Она не хочет обсуждать будущее вещей мальчика, но он поневоле замечает, что миска Боливара исчезла из кухни вместе с его подстилкой.
Когда Инес нет дома, он пакует вещи Давида в два чемодана – от рубашки с рюшами и туфель с ремешками, которые Инес купила, когда усыновила его, до белой фуфайки с номером 9 сзади, той самой, в которой Давид был в судьбоносный день футбольного матча в «Лас Манос».
Он, Симон, утыкается носом в фуфайку номер 9. Он это выдумывает или ткань все еще хранит призрачный коричный запах кожи мальчика?
Он, Симон, стучит в дверь квартиры сторожа. Открывает жена.

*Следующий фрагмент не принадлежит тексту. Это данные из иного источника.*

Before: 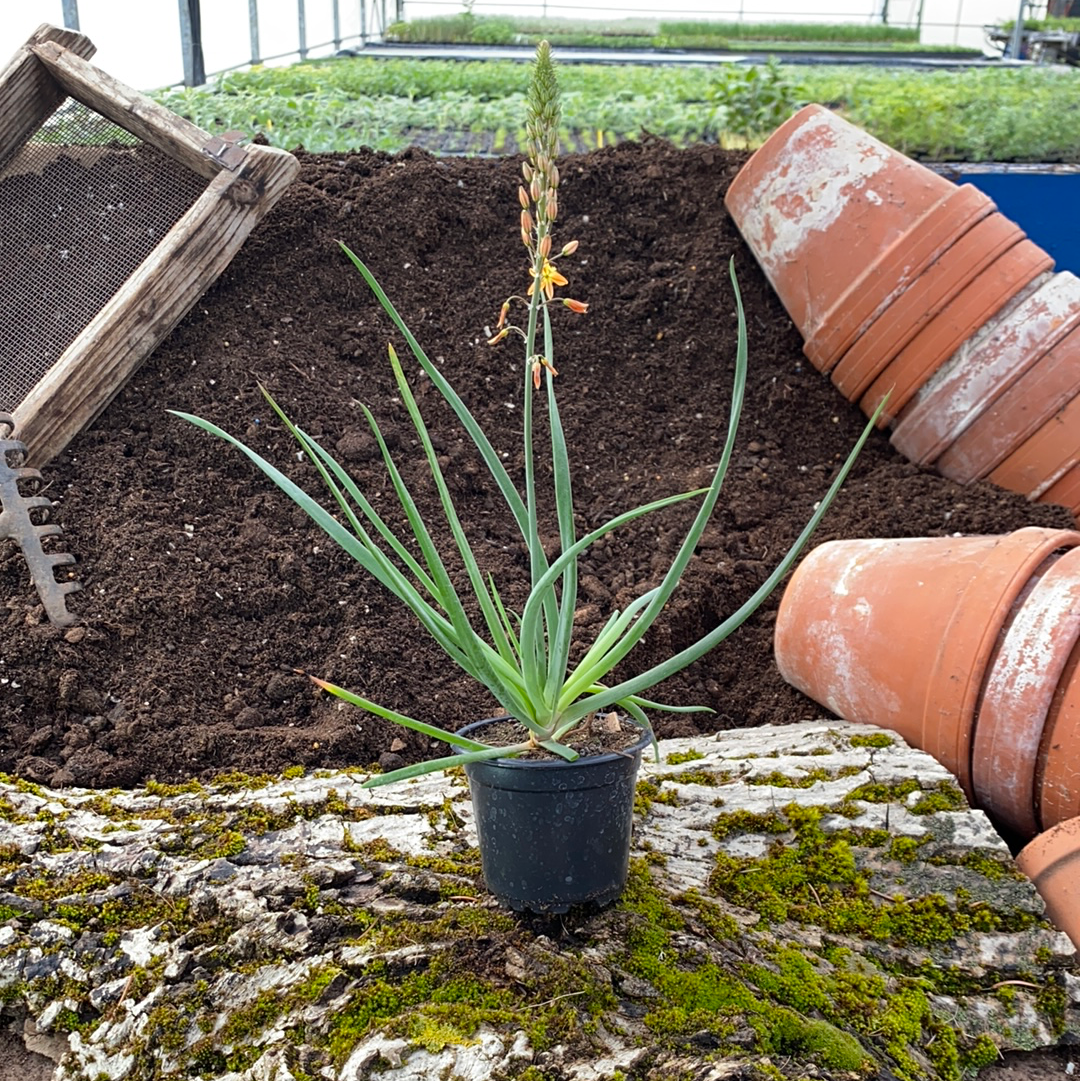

– Добрый день, – говорит он. – Мы незнакомы. Я Симон, из А-13 через двор. Мой сын играл с вашим сыном в футбол. Мой сын Давид. Прошу вас, поймите правильно, но я знаю, что у вас маленькие дети, и мы с женой подумали, может, вы возьмете одежду Давида. Иначе она просто окажется на свалке. – Он открывает один чемодан. – Видите, все в хорошем состоянии. Давид был с одеждой бережен.
Женщина, похоже, смущена.
– Мне так жаль, – говорит она. – В смысле, я вам очень соболезную.
Он закрывает чемодан.
– Приношу извинения, – говорит он. – Не следовало спрашивать. Глупо вышло.
– На Калле Роса есть благотворительный магазин – следующая дверь после почтового отделения. Уверена, они примут с радостью.
Бывают вечера, когда Инес возвращается домой за полночь. Он ждет, прислушиваясь, не подъезжает ли ее машина, не звучат ли ее шаги по лестнице.
В один из таких поздних приездов шаги стихают у него под дверью. Она стучит. Она расстроена, он видит это сразу, и, возможно, слишком много выпила.
– Я больше не могу с этим, Симон, – говорит она и принимается плакать.
Он обнимает ее. Сумочка падает на пол. Инес выпрастывается из его объятий, поднимает сумочку.
– Я не знаю, что делать, – говорит она. – Дальше я так не могу.
– Сядь, Инес, – говорит он. – Я заварю чаю.
Она падает на диван. Через миг вскакивает.
– Не наливай чай, я ухожу, – говорит она.
Он ловит ее в дверях, ведет обратно на диван, садится рядом.
– Инес, Инес, – говорит он, – ты пережила ужасную утрату, мы оба пережили ужасную утрату, ты сама не своя, как же иначе? Мы израненные существа. У меня нет таких слов, какие могли бы забрать твою боль, но, если тебе надо поплакать, плачь у меня на плече. – И он обнимает ее, пока она плачет и плачет.